Texto para leitura —

E continua: “Basicamente treino no ginásio e há toda uma preparação física durante a semana. Além disso, três vezes por semana treino wrestling e às vezes outras modalidades como kickboxing, amateur wrestling.”

The Student Abreu dedica-se de corpo e alma ao desporto: “Não altero a minha rotina antes dos combates. Treino como se tivesse combates todas as semanas, portanto eu faço treino no ginásio de corpo inteiro segundas, quartas e sextas. Faço isso de manhã e à tarde costumo integrar outras artes marciais que acabam por complementar aquilo que que eu faço no wrestling, como por exemplo catch wrestling, ou luta greco-romana, kickboxing, muay thai. Ao fim de semana, tenho de facto o treino de wrestling, três horas ao sábado, três horas no domingo.”

Bacalhau punch

No wrestling é comum os lutadores adotarem alcunhas e usarem máscaras e fatos que tenham a ver com o imaginário da sua persona de ringue. No caso de Red Eagle, a sua identidade de palco tem a ver com a águia, símbolo do Benfica.

“Esta [máscara] foi feita no Japão. As minhas primeiras máscaras nós fizemos os designs e enviámos para serem feitas no México. Tentámos aqui em Portugal, fomos a pessoas que fazem a roupa para os marchantes das marchas de Lisboa, mas sempre disseram que não conseguiam fazer este tipo de trabalhos”, conta o fundador do CTW.

“O wrestling, como nós já sabemos, acaba por ser um desporto de entretenimento que é predeterminado. Obviamente, aquilo que acontece dentro do ringue – e até por isso é que eu acho que o wrestling, até ao dia de hoje acaba por ainda ser subvalorizado enquanto arte – acaba por ser orgânico, porque nós estamos a contar uma história. E nós contamos essa história, portanto, a contar com a reação que o público nos está a dar”, explica Red Eagle

“Nós temos esta parceria com uma companhia em Kawasaki, chamada Ita Pro Wrestling. E o fundador da companhia é um lutador que é o Tamura, que já lutou várias vezes aqui em Portugal. E ele um dia fez um vídeo promocional a dizer que ia estar em Portugal, e disse que ia estar na nossa escola e que aquilo não era uma escola de wrestling, era um ‘bacalhau-group‘, porque nós aqui gostamos muito bacalhau. Os fãs de wrestling e do CTW trouxeram-lhe um bacalhau [risos]… As próprias pessoas começaram a trazer o bacalhau, a dar-lhe o bacalhau, e assim nasceu a história do bacalhau. [risos] É fantástico ver um japonês do outro lado do mundo vir aqui e ser conhecido por ‘bacalhau’. Ele usa o bacalhau no combate e tem algumas técnicas como o ‘bacalhau punch‘ e coisas assim”, continua, divertido, Red Eagle.

Conteúdo dos dados —

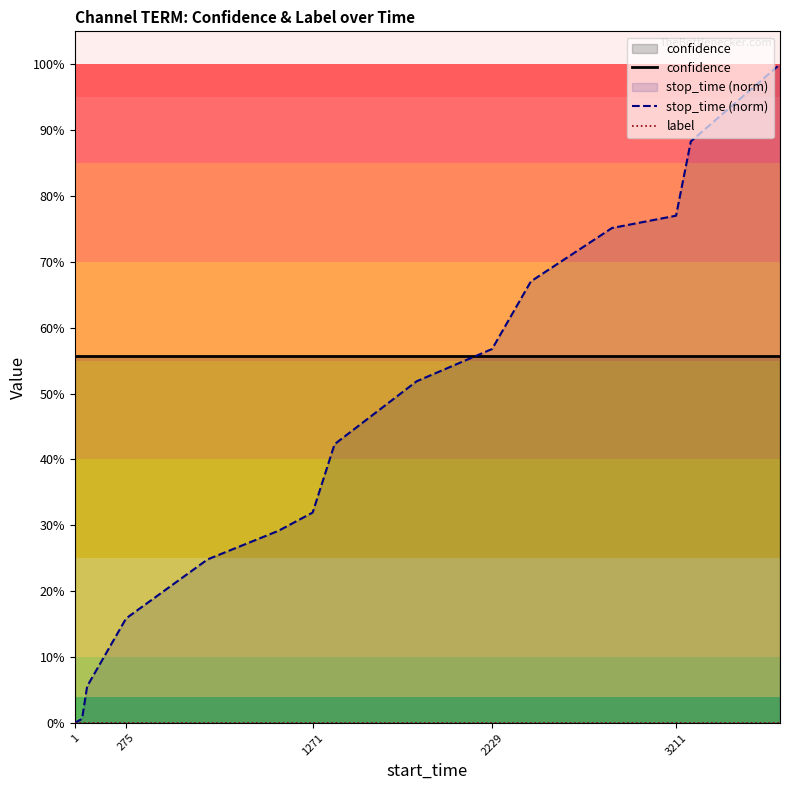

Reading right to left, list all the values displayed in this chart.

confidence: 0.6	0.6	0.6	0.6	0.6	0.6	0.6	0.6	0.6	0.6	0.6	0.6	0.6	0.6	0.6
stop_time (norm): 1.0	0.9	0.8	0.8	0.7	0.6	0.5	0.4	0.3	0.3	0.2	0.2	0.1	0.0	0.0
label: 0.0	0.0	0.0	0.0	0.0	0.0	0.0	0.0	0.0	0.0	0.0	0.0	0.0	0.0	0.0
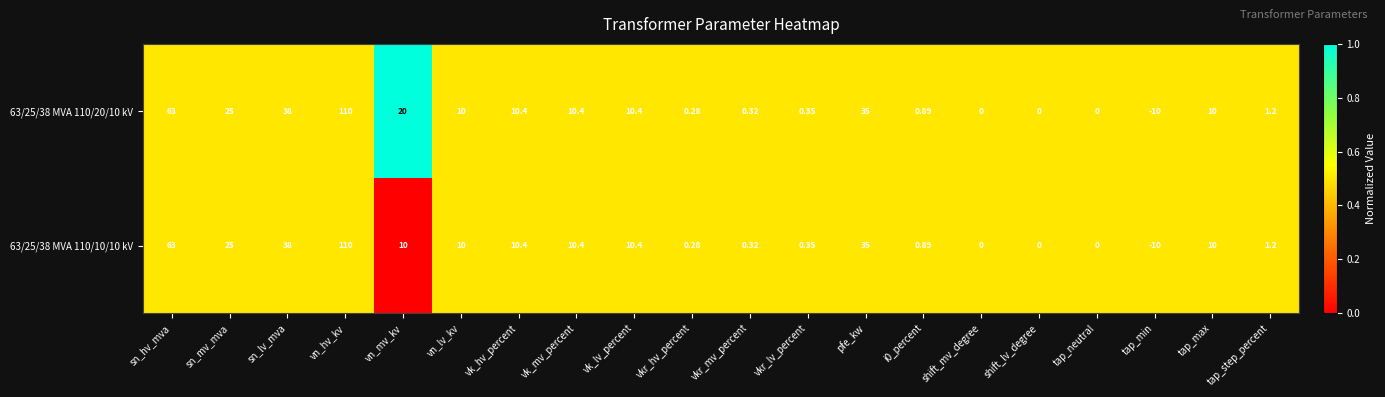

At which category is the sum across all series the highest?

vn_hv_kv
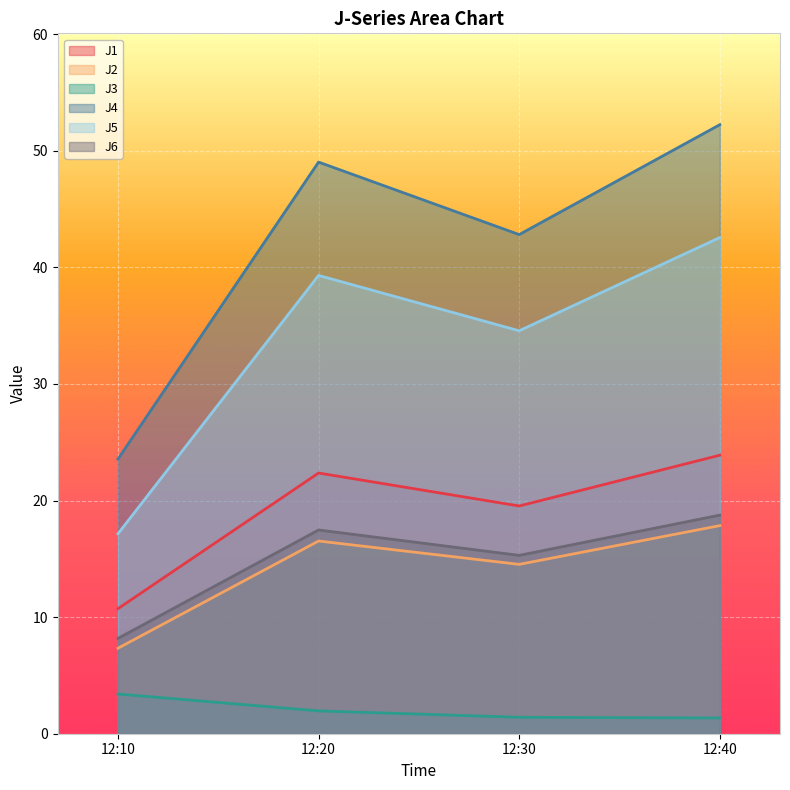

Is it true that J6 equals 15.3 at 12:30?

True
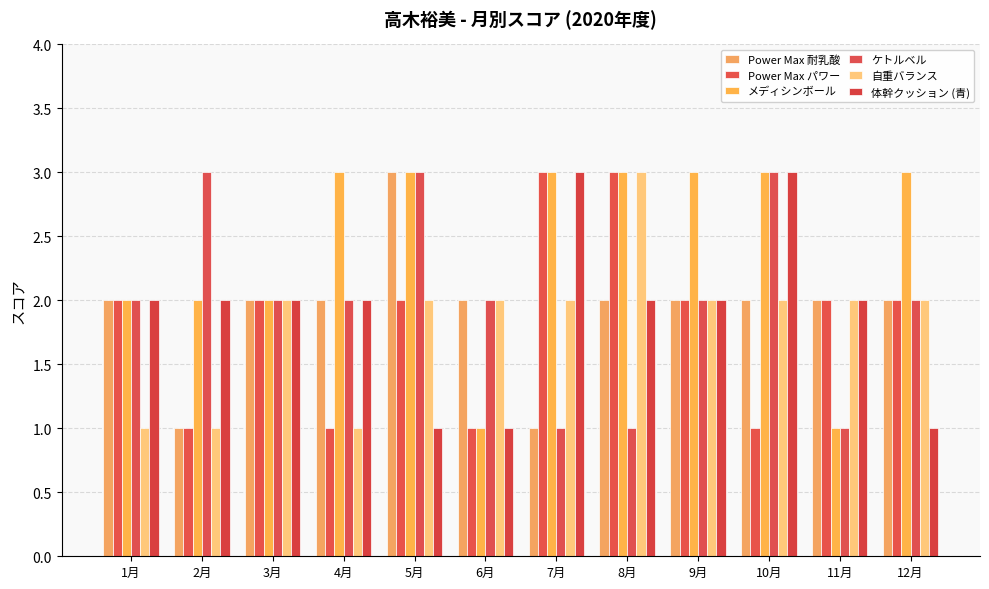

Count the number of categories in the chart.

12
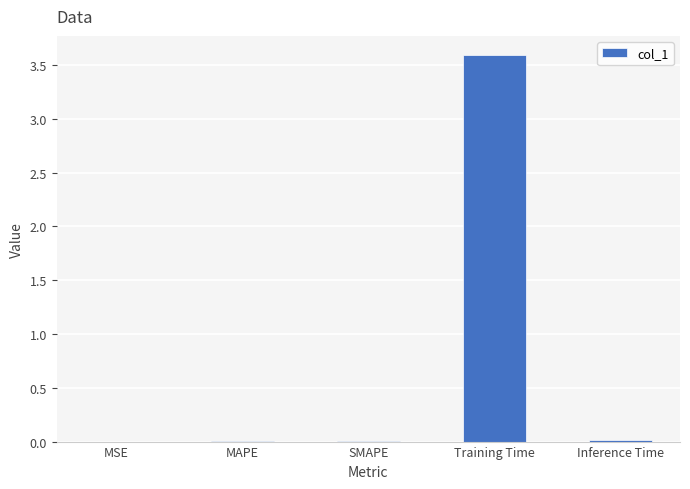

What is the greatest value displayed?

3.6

---

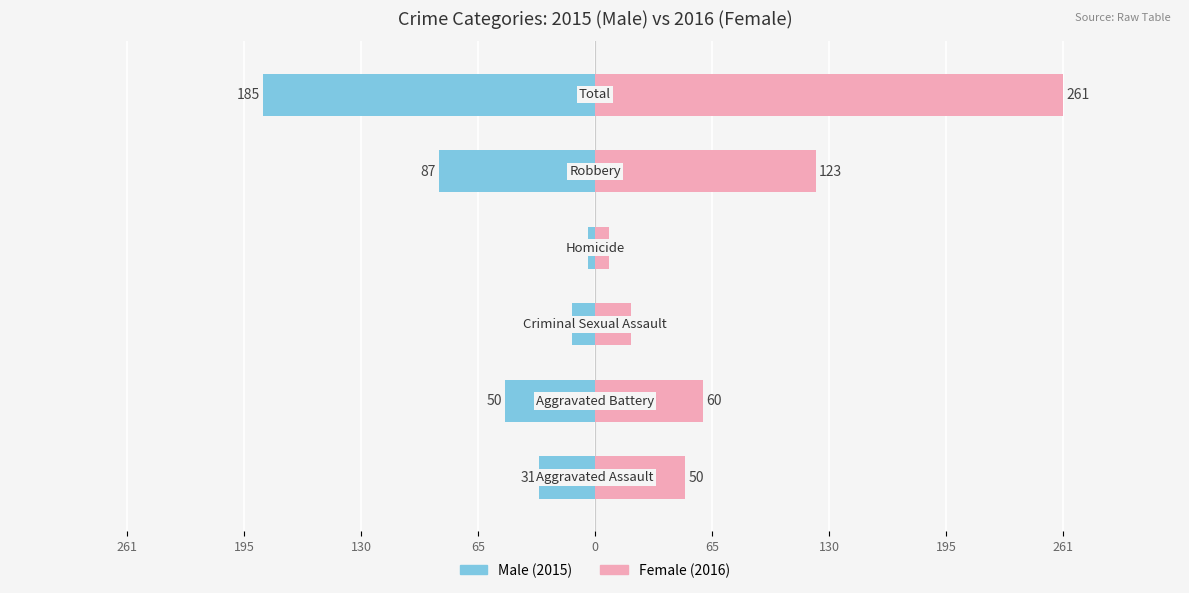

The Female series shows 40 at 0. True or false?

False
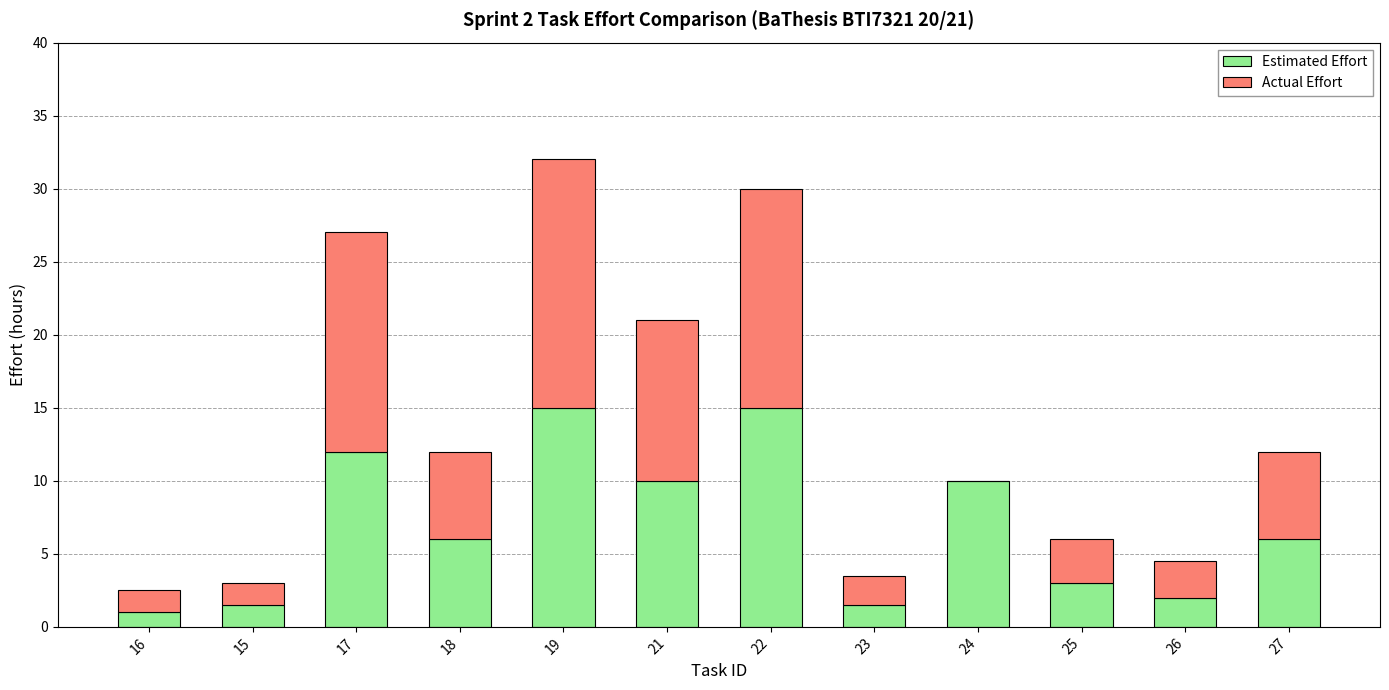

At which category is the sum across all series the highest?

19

Tarefa A —
Reproduza fielmente o trecho do texto sobre wrestling que começa em "No wrestling é" e termina em "símbolo do Benfica.".
Tarefa B —
Dê a continuação do texto sobre wrestling a partir do ponto em que ele para.

Resultado do exercício A —
No wrestling é comum os lutadores adotarem alcunhas e usarem máscaras e fatos que tenham a ver com o imaginário da sua persona de ringue. No caso de Red Eagle, a sua identidade de palco tem a ver com a águia, símbolo do Benfica.

Resultado do exercício B —
Alargar a arte a mais pessoas

The Student Abreu: “Falando do nosso projeto, acho que cada vez estamos a conseguir atrair mais alunos, o que é sempre bom porque este wrestling não deixa de ser algo que tem de ser passado de geração em geração tem de ser sustentável. Portanto, temos de ter sempre um inflow de alunos, que é para depois criar mais e mais lutadores, que eventualmente nos possam criar mais contactos em outras parcerias, no estrangeiro, etc.”

Tiago Carvalho é designer, um apaixonado por wrestling. Quando descobriu o CTW rapidamente se inscreveu nas aulas para aprender o desporto, que o ajuda a contrariar alguns dos efeitos do transtorno do espetro do autismo.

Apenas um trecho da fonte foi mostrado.